• INSTRUCTIONS TO FOLLOW
Recast the lines of all the entries below as a single numbered list, omitting blank lines. Leave the pictures out of the list.

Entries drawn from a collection
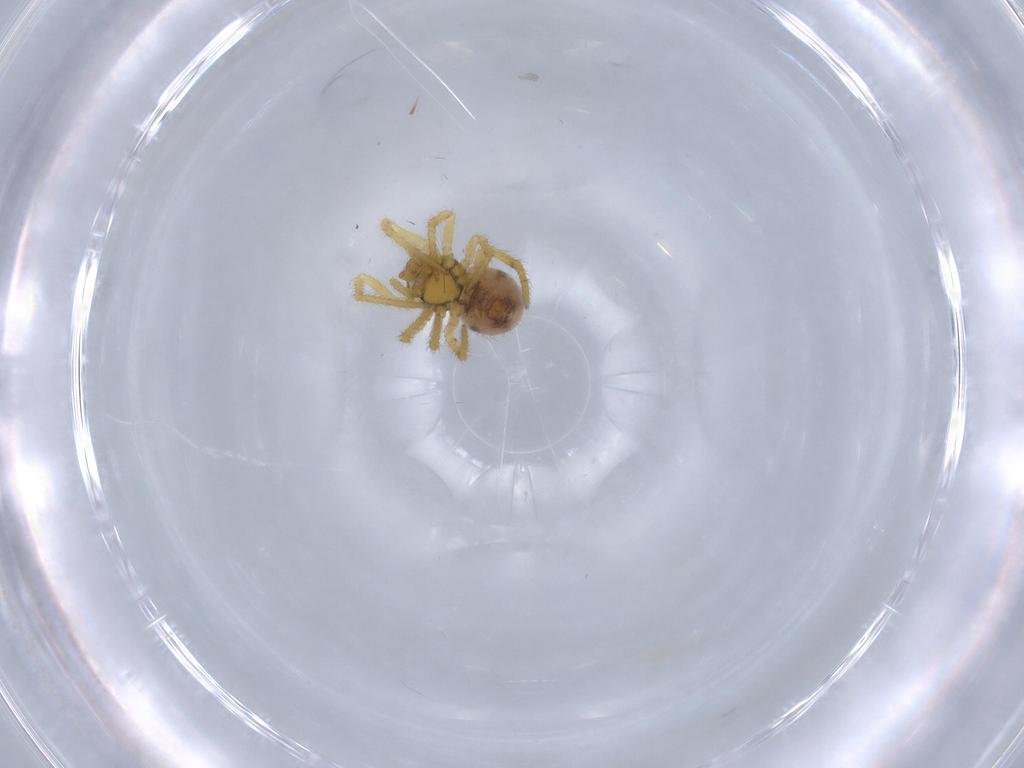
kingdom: Animalia
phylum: Arthropoda
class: Arachnida
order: Araneae
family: Theridiidae
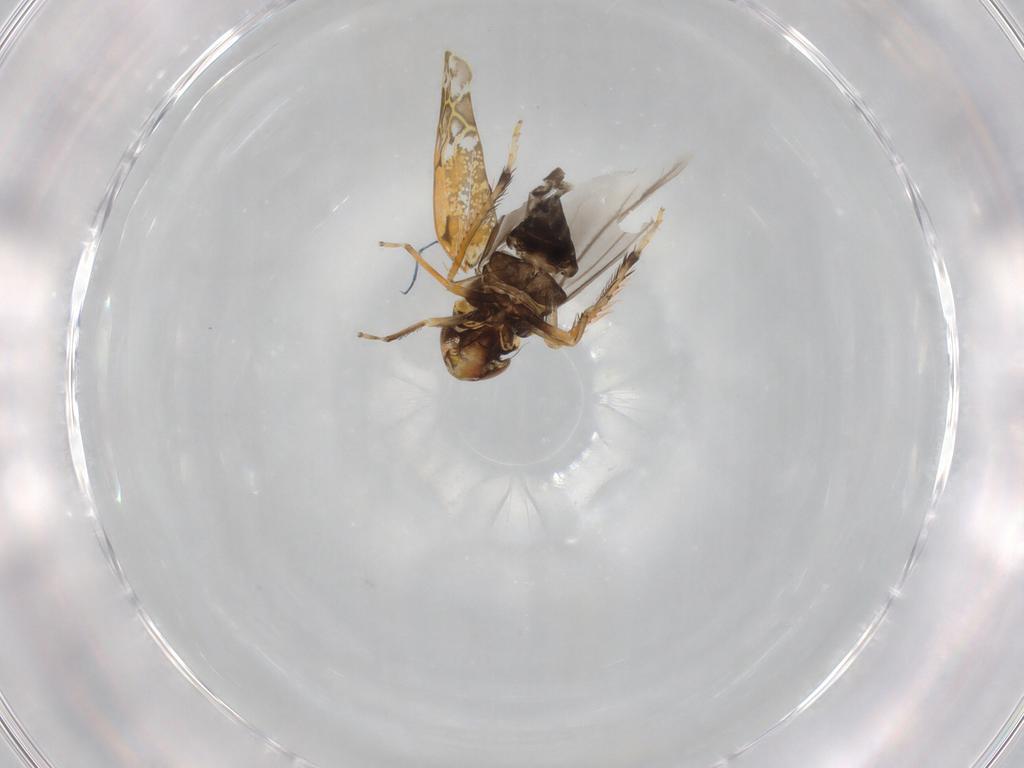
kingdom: Animalia
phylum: Arthropoda
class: Insecta
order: Hemiptera
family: Cicadellidae
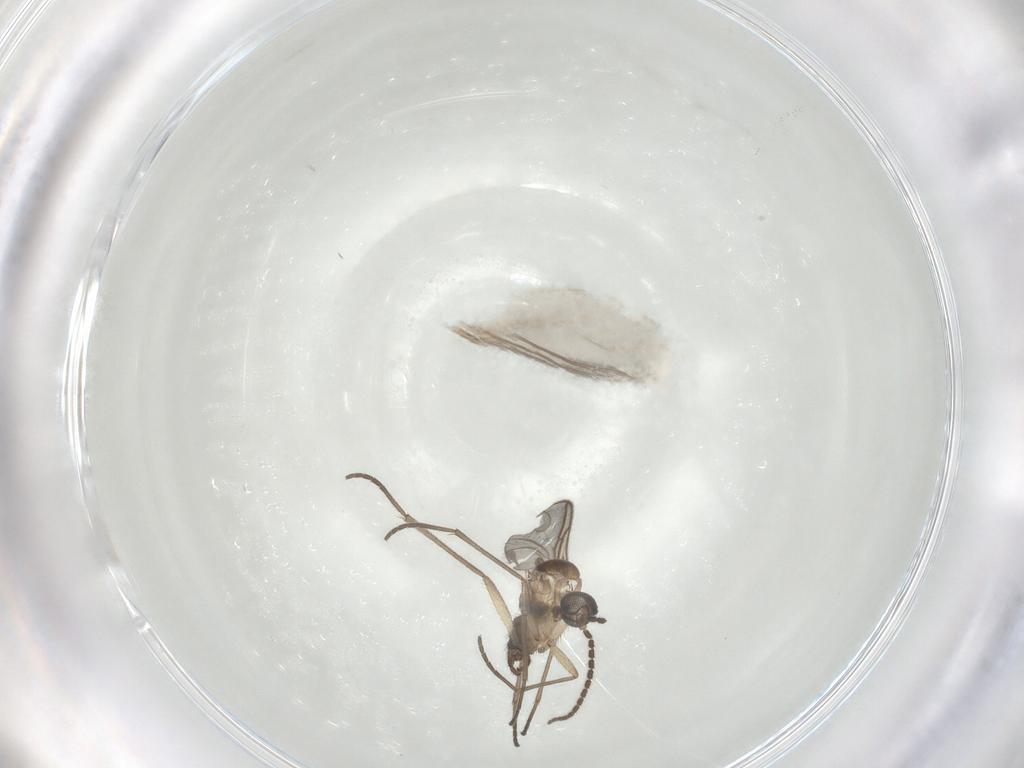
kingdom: Animalia
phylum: Arthropoda
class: Insecta
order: Diptera
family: Sciaridae
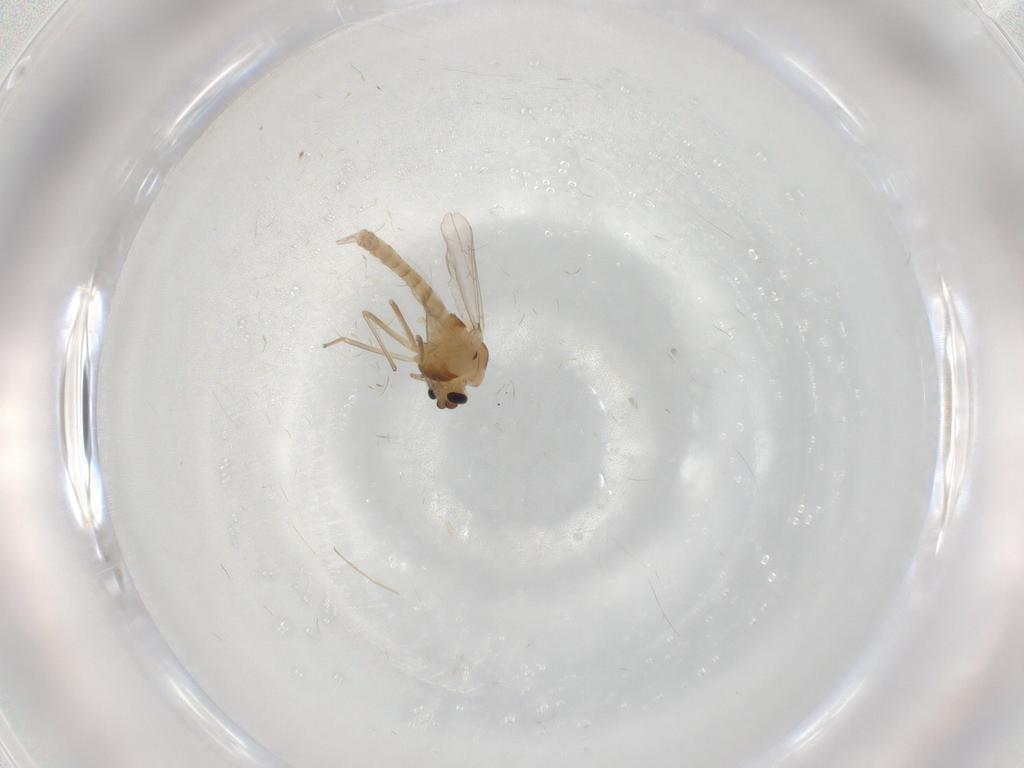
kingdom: Animalia
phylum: Arthropoda
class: Insecta
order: Diptera
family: Chironomidae
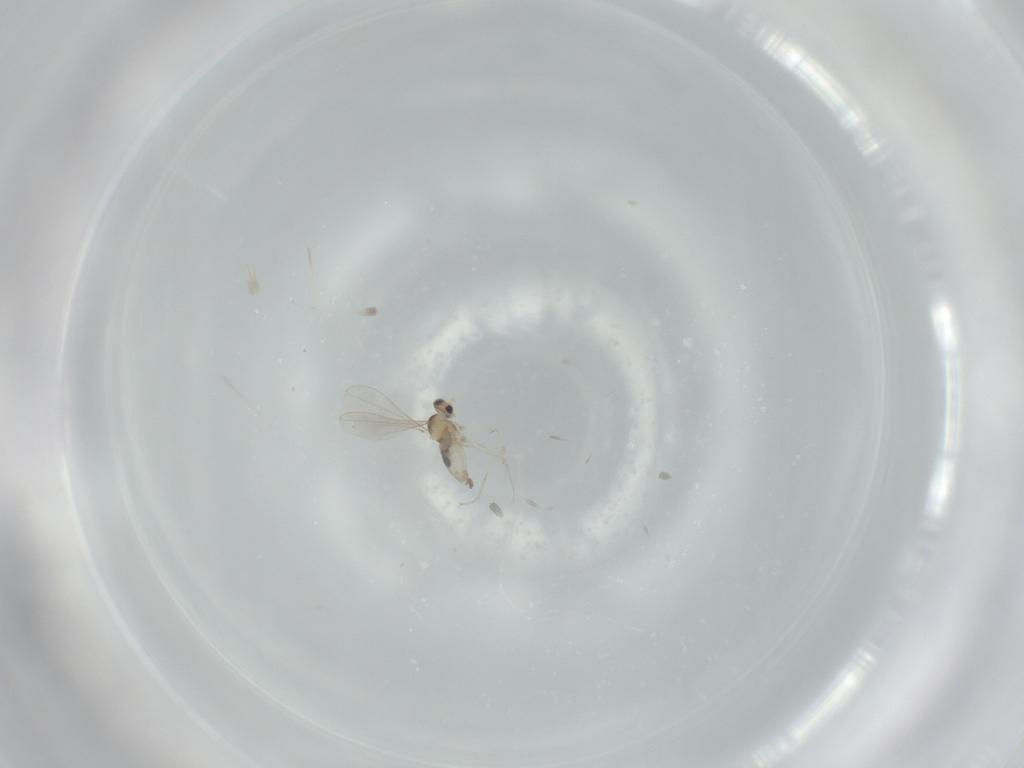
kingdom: Animalia
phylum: Arthropoda
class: Insecta
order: Diptera
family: Cecidomyiidae
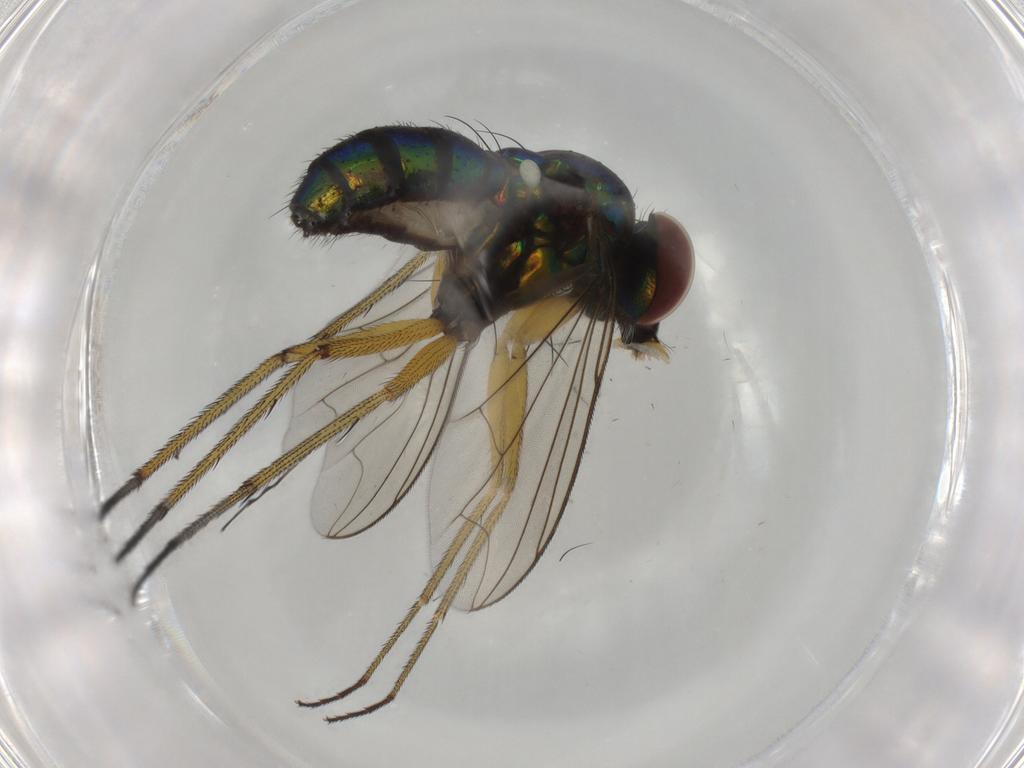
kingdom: Animalia
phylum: Arthropoda
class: Insecta
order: Diptera
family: Dolichopodidae
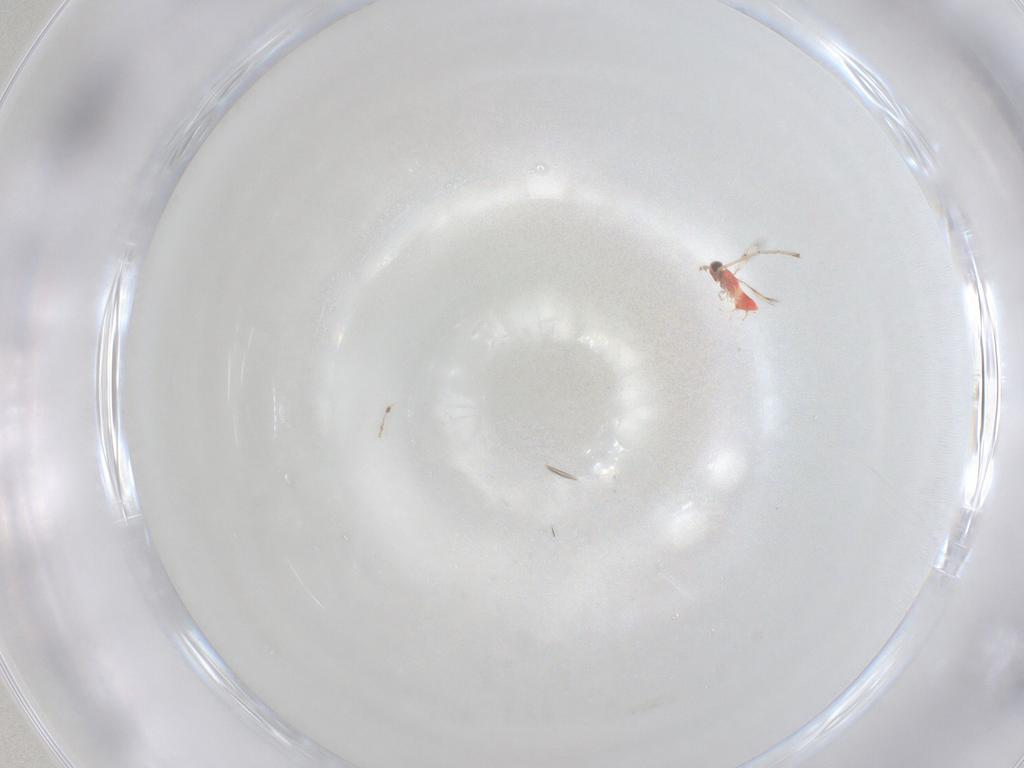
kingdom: Animalia
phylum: Arthropoda
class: Insecta
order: Hymenoptera
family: Trichogrammatidae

• IN RESPONSE
1. kingdom: Animalia
2. phylum: Arthropoda
3. class: Arachnida
4. order: Araneae
5. family: Theridiidae
6. kingdom: Animalia
7. phylum: Arthropoda
8. class: Insecta
9. order: Hemiptera
10. family: Cicadellidae
11. kingdom: Animalia
12. phylum: Arthropoda
13. class: Insecta
14. order: Diptera
15. family: Sciaridae
16. kingdom: Animalia
17. phylum: Arthropoda
18. class: Insecta
19. order: Diptera
20. family: Chironomidae
21. kingdom: Animalia
22. phylum: Arthropoda
23. class: Insecta
24. order: Diptera
25. family: Cecidomyiidae
26. kingdom: Animalia
27. phylum: Arthropoda
28. class: Insecta
29. order: Diptera
30. family: Dolichopodidae
31. kingdom: Animalia
32. phylum: Arthropoda
33. class: Insecta
34. order: Hymenoptera
35. family: Trichogrammatidae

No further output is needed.